── TEXT SHOWN ──

This list of benefits might convince someone to take a philosophy class (one hopes!), but it has another purpose.  A new school year is about to begin.  I know that a philosophy professor or two reads this blog.  We are particularly vulnerable, as a group, to "what's the point?" type thoughts.  Well, there you are.  What we do in philosophy classes helps people becomes better citizens of the "community of reason."  I believe this is really true, and I find it motivating.

And now I'll get back to preparing for the fall semester--no, it's not too soon.

6 comments:

Notung said...

Excellent post, as usual.

I especially like 2) - something that lots of non-philosophers have a hard time understanding, which is why we often get angry accusations that we're 'nitpicking' or that we're 'legitimising' societal evils, etc.

Faust said...

Yes 2) is difficult, but I'm happy to be guilty of occasionally making things more complicated than necessary given that most of the time people take far to much for granted!

Great post, great link.

Deepak Shetty said...

But on the whole, people who study/teach/write philosophy seem to be (on average) more reasonable and reflective.
But probably not more humble hmm?(that's a joke)

Ill also stipulate that some philosophy is really challenging and really interesting(for me philosophy of morals and ethics).

But I think (some) philosophers don't really understand the objections that are being made to philosophers/philosophy.
For e.g. some would tout as a big deal that science can't prove science - or the empirical method can never prove "truth". I suppose this is an example of "problematizing" things. An interesting theoretical problem -
But practically speaking, who cares? The same philosopher when he flies in an airplane bets his life on the very same science.

And besides as much as I like the philosophy of morals - there is no real way to evaluate competing ideas using philosophy.

Torquil Macneil said...

"But practically speaking, who cares? The same philosopher when he flies in an airplane bets his life on the very same science."

But the arguments on atheist and free though sites are rarely about the best approach to aerodynamics, but the broader, philosophical claims made by scientists and others and sometimes based on a peculiar over-confidence in the explanatory powers of of science (large though they are), so we should care.

───
── DATA SUPPLIED ──

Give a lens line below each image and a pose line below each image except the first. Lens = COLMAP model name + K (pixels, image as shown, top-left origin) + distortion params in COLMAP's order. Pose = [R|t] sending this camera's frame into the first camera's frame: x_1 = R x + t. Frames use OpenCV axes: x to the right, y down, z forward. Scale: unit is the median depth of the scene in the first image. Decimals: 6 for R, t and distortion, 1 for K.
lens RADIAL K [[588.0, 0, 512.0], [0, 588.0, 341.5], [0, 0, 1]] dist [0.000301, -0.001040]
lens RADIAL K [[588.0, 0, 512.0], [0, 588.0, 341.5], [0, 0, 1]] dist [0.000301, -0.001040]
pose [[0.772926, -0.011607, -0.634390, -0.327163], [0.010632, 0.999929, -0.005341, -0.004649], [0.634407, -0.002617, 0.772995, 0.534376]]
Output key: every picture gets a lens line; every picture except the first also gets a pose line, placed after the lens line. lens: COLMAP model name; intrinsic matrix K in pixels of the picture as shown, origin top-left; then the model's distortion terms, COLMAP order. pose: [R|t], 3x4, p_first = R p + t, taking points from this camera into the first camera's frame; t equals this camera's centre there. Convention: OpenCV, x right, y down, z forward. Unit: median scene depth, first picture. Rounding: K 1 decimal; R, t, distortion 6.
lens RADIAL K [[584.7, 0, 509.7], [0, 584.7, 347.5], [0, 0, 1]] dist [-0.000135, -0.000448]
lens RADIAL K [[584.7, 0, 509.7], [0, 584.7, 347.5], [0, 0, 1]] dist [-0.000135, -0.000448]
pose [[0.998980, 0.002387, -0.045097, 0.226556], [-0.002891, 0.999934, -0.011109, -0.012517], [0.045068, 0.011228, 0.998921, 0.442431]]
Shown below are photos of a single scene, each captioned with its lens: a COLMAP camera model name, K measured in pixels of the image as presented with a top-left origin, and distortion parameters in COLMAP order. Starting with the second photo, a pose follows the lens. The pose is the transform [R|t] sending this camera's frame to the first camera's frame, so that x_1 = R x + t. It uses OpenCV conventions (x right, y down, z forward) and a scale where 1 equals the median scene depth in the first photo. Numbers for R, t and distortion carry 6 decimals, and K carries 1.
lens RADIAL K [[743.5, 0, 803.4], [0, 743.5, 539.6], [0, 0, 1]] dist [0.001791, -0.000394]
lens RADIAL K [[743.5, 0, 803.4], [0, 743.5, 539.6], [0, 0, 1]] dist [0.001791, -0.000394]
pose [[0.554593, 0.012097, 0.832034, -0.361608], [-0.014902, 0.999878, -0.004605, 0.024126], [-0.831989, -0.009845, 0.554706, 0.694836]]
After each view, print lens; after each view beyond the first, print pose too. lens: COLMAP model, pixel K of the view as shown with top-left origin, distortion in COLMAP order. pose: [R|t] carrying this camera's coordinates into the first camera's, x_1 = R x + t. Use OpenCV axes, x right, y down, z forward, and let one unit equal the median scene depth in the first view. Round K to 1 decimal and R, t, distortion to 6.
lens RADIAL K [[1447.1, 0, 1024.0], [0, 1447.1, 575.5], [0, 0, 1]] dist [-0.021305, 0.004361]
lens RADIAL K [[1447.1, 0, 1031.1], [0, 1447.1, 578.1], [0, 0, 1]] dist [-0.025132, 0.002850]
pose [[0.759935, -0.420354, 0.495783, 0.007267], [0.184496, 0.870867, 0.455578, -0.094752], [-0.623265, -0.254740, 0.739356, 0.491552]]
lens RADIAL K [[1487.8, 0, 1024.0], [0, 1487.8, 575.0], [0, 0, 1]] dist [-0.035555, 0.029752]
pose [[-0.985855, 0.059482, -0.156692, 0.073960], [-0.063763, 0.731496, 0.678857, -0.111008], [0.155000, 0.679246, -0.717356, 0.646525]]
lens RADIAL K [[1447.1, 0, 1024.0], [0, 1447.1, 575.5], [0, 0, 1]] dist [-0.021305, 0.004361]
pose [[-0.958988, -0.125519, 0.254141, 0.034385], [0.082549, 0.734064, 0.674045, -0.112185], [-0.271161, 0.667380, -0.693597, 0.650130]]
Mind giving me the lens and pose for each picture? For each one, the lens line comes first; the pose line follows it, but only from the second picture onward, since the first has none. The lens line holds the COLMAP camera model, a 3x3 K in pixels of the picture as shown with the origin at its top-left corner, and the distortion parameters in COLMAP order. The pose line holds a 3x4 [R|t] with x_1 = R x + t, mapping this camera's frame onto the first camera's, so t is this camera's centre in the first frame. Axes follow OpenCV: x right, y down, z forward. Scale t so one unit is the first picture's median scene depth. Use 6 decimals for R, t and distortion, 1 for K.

───

### TASKS:
a) Edit the philosophy blog post from "I especially like" up to and including "hmm?(that's a joke)", putting "hairsplitting" in place of "nitpicking".
b) In the philosophy blog post, what does the same philosopher bet his life on when he flies in an airplane?
Rely only on the philosophy blog post.

### LIST OF SOLUTIONS:
a)
I especially like 2) - something that lots of non-philosophers have a hard time understanding, which is why we often get angry accusations that we're 'hairsplitting' or that we're 'legitimising' societal evils, etc.

Faust said...

Yes 2) is difficult, but I'm happy to be guilty of occasionally making things more complicated than necessary given that most of the time people take far to much for granted!

Great post, great link.

Deepak Shetty said...

But on the whole, people who study/teach/write philosophy seem to be (on average) more reasonable and reflective.
But probably not more humble hmm?(that's a joke)

b) The very same science.